*Given records*:
··········
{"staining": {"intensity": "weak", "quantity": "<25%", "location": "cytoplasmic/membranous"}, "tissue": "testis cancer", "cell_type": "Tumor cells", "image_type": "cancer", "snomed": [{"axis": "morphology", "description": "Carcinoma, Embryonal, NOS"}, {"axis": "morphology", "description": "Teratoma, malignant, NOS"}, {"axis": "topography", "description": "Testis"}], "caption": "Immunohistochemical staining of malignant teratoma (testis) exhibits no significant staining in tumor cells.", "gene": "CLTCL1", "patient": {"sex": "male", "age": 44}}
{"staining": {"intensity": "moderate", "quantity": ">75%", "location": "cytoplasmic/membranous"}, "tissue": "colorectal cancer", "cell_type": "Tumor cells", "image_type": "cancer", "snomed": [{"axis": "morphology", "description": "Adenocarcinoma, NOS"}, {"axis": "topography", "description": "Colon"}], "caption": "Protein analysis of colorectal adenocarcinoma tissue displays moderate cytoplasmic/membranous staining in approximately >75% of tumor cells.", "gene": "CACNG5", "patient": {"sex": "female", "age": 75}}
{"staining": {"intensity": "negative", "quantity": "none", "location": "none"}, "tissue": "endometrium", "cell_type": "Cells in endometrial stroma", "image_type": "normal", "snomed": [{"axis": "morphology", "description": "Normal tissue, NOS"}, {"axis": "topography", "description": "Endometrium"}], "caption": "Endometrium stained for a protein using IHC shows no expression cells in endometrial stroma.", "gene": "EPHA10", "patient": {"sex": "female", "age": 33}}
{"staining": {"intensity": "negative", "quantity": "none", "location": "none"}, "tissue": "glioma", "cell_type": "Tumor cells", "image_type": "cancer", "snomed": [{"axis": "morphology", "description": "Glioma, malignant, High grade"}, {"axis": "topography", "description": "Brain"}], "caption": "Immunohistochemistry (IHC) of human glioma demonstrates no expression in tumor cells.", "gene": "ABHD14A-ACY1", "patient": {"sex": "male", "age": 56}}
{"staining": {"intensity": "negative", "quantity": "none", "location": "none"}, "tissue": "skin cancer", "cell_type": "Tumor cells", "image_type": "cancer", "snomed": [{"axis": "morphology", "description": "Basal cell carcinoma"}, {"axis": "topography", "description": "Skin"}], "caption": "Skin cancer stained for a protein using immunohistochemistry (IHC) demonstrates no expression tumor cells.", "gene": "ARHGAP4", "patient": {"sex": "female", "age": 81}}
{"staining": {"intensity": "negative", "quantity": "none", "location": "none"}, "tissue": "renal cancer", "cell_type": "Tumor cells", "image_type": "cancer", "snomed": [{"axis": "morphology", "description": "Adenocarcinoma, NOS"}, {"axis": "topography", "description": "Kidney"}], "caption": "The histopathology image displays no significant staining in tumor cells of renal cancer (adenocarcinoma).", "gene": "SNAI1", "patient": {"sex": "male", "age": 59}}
··········
*Task prompt*: Please restate the preceding entries word for word.

*Solved problem*:
{"staining": {"intensity": "weak", "quantity": "<25%", "location": "cytoplasmic/membranous"}, "tissue": "testis cancer", "cell_type": "Tumor cells", "image_type": "cancer", "snomed": [{"axis": "morphology", "description": "Carcinoma, Embryonal, NOS"}, {"axis": "morphology", "description": "Teratoma, malignant, NOS"}, {"axis": "topography", "description": "Testis"}], "caption": "Immunohistochemical staining of malignant teratoma (testis) exhibits no significant staining in tumor cells.", "gene": "CLTCL1", "patient": {"sex": "male", "age": 44}}
{"staining": {"intensity": "moderate", "quantity": ">75%", "location": "cytoplasmic/membranous"}, "tissue": "colorectal cancer", "cell_type": "Tumor cells", "image_type": "cancer", "snomed": [{"axis": "morphology", "description": "Adenocarcinoma, NOS"}, {"axis": "topography", "description": "Colon"}], "caption": "Protein analysis of colorectal adenocarcinoma tissue displays moderate cytoplasmic/membranous staining in approximately >75% of tumor cells.", "gene": "CACNG5", "patient": {"sex": "female", "age": 75}}
{"staining": {"intensity": "negative", "quantity": "none", "location": "none"}, "tissue": "endometrium", "cell_type": "Cells in endometrial stroma", "image_type": "normal", "snomed": [{"axis": "morphology", "description": "Normal tissue, NOS"}, {"axis": "topography", "description": "Endometrium"}], "caption": "Endometrium stained for a protein using IHC shows no expression cells in endometrial stroma.", "gene": "EPHA10", "patient": {"sex": "female", "age": 33}}
{"staining": {"intensity": "negative", "quantity": "none", "location": "none"}, "tissue": "glioma", "cell_type": "Tumor cells", "image_type": "cancer", "snomed": [{"axis": "morphology", "description": "Glioma, malignant, High grade"}, {"axis": "topography", "description": "Brain"}], "caption": "Immunohistochemistry (IHC) of human glioma demonstrates no expression in tumor cells.", "gene": "ABHD14A-ACY1", "patient": {"sex": "male", "age": 56}}
{"staining": {"intensity": "negative", "quantity": "none", "location": "none"}, "tissue": "skin cancer", "cell_type": "Tumor cells", "image_type": "cancer", "snomed": [{"axis": "morphology", "description": "Basal cell carcinoma"}, {"axis": "topography", "description": "Skin"}], "caption": "Skin cancer stained for a protein using immunohistochemistry (IHC) demonstrates no expression tumor cells.", "gene": "ARHGAP4", "patient": {"sex": "female", "age": 81}}
{"staining": {"intensity": "negative", "quantity": "none", "location": "none"}, "tissue": "renal cancer", "cell_type": "Tumor cells", "image_type": "cancer", "snomed": [{"axis": "morphology", "description": "Adenocarcinoma, NOS"}, {"axis": "topography", "description": "Kidney"}], "caption": "The histopathology image displays no significant staining in tumor cells of renal cancer (adenocarcinoma).", "gene": "SNAI1", "patient": {"sex": "male", "age": 59}}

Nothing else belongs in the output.